My first favourite Christmas gift
Sometimes we interpret growing up as a license to be jaded and cynical. But Keitu Reid turns it all around for us just before the most the most money-spinning, cynicism-inducing time of the year. We were all kids once, and we all believed in the magic of Christmas once.
When I was about 6yrs old or so, I had a foolish accident. My friends dared me to put my middle finger in the slight and sharp hinge of our gate – and close it. I did that and the rest is a painful bloody memory.
I remember seeing my finger gushing out thick red liquid – like a small but raging volcano.
I ran, screaming to the house, and was met by my father who had heard my loud cry. My father’s eyes were wide and I could tell he was trying to restrain his panic – I remember him swaddling my hand with a towel. I suspect that fear gripped me, or I passed out, because I cannot remember the trip to the hospital.
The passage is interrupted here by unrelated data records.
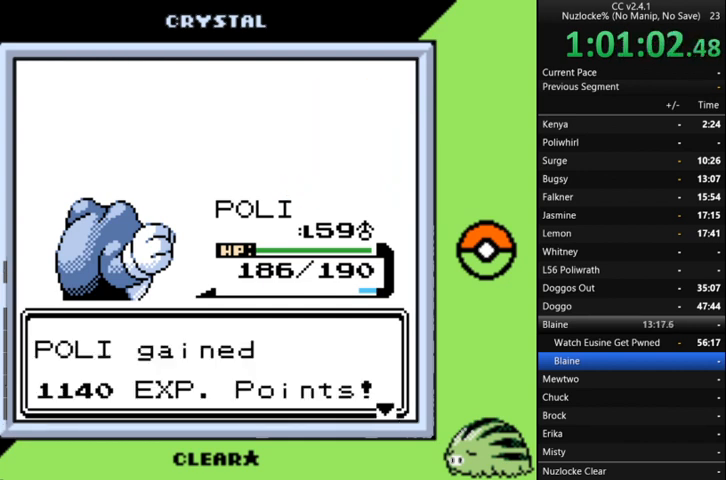
{"buttons": [], "events": [[100, "A", "up"], [200, "A", "down"], [233, "A", "up"], [333, "A", "down"], [433, "A", "up"]]}
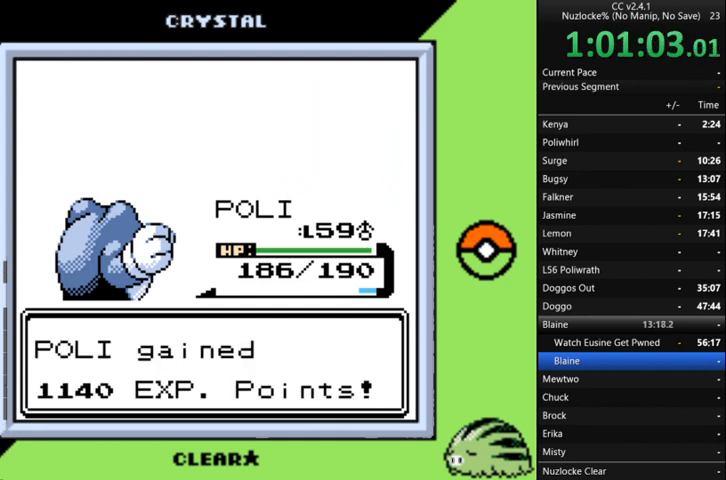
{"buttons": [], "events": [[33, "A", "down"], [100, "A", "up"], [200, "A", "down"], [267, "A", "up"], [333, "A", "down"], [433, "A", "up"]]}
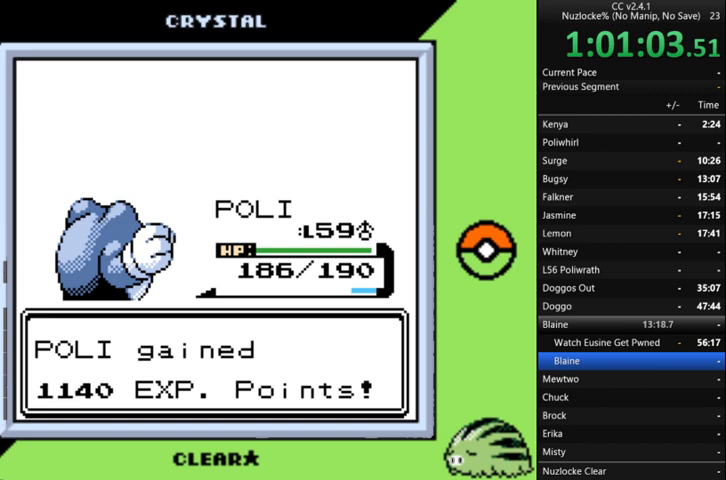
{"buttons": [], "events": [[33, "A", "down"], [133, "A", "up"], [233, "A", "down"], [300, "A", "up"], [400, "A", "down"], [500, "A", "up"]]}
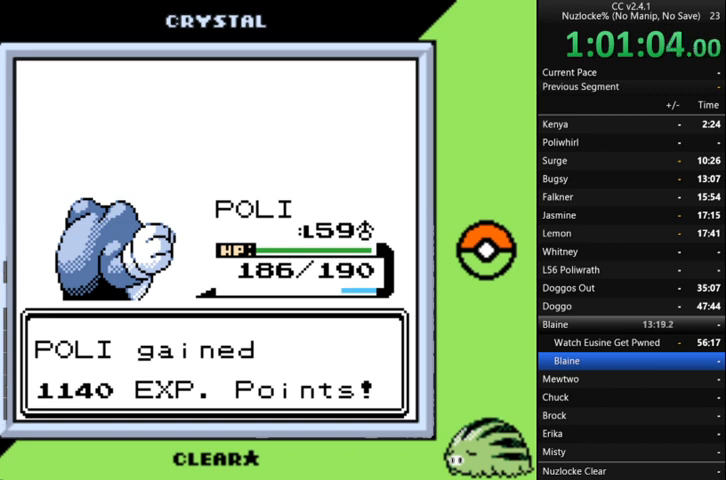
{"buttons": ["A"], "events": [[100, "A", "down"], [200, "A", "up"], [267, "A", "down"], [367, "A", "up"], [467, "A", "down"]]}
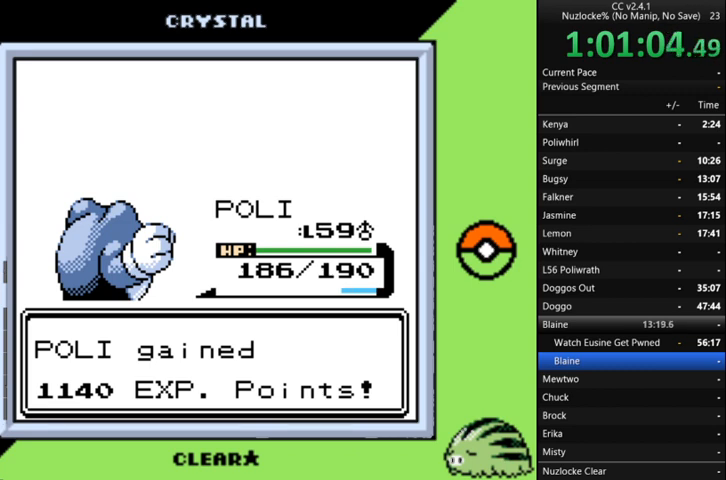
{"buttons": ["A"], "events": [[67, "A", "up"], [167, "A", "down"], [200, "A", "up"], [333, "A", "down"], [400, "A", "up"], [467, "A", "down"]]}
I cannot remember being checked and probed by a doctor or being changed into those shapeless hospital garments.
I seem to have regained full consciousness when my parents kissed me on the forehead and said they had to leave me there. Alone. It was terrifying.
I remember one girl was so badly burnt that the nurse didn’t know where to hold her. She just moaned. Her wounds frightened me – and made me a little nauseous. So I lay in bed and stared at the ceiling – trying to breathe as little as possible because the sharp sting of disinfectant and wounded limbs was not easing my queasiness.
It was hot. With little air coming in. And my finger was throbbing.
I remember I refused to eat. Luckily, sometime in the evening my mother returned with some comfort food. She had a bit of soup in a flask. It soothed me up to the moment she told me she had to go – she will come take me home tomorrow. Tomorrow? As a child that is a lifetime. I begged her to just take me. She couldn’t. I was heartbroken.
My mom left and I sobbed till I was quiet. I received some sincere smiles from some other children, a few were oddly comfortable and at home. I do not recall smiling back at them. So they left me to sulk. The children who were not strapped to drips were free to play together.
After some time, shrieks of excitement came from some of them. I turned my head, unable to restrain my curiosity. It was Father Christmas with a bag of goodies! Accompanied by a nurse, he first went to the group of playing children, and he delighted them by liberally providing hugs and toys. Once done with that group, Father Christmas went to the other children lying in their respective beds. He had a small chat with each, and gave a kiss, a jolly laugh and a gift.
He arrived by my bedside and pulled out an odd looking teddy bear. It was a clown to be exact. He was made of multicoloured patches of knitted wool – green, yellow, red, blue, strings of black wool for his hair. I imagine this was some school child’s creation during a home economics class; or perhaps a loving old woman who cares for sickly children knitted some of these during the year for sad and sore children in hospital.
The clown was stuffed with cheap fluff. Father Christmas attempted to speak to me as he gave me the toy. I greeted him politely and didn’t speak again. He gave a final warm smile and left our ward to go to another. I could hear shrills of glee from the room next door as I huddled my new friend, slipping in between the sheets.
The clown grew to be a soothing friend. That night, as I lay in hospital I hung onto the clown with all the strength I could manage. Tomorrow didn’t seem so far after all.
I took my clown home. Throughout my recovery I held him tight. When they pulled out the stitches (back then we did not have the ones that dissolve away), I had to hold onto my clown. Into my pre teen years – I held onto my clown when I had a bad day at school. He took care of me when I went to boarding school (yes I did sleep with him till I was about 15). He was my ever faithful friend – when I triumphed he hugged me. When I was upset – we held onto each other even tighter.
There came a day that I thought I had outgrown him – so I gave him (along with some other childhood tit bits) away. I still think of my clown. I wonder where he is. I hope he is offering companionship and comfort. I hope he knows he was my best Christmas Gift. Quite possibly he was my best friend for a long time.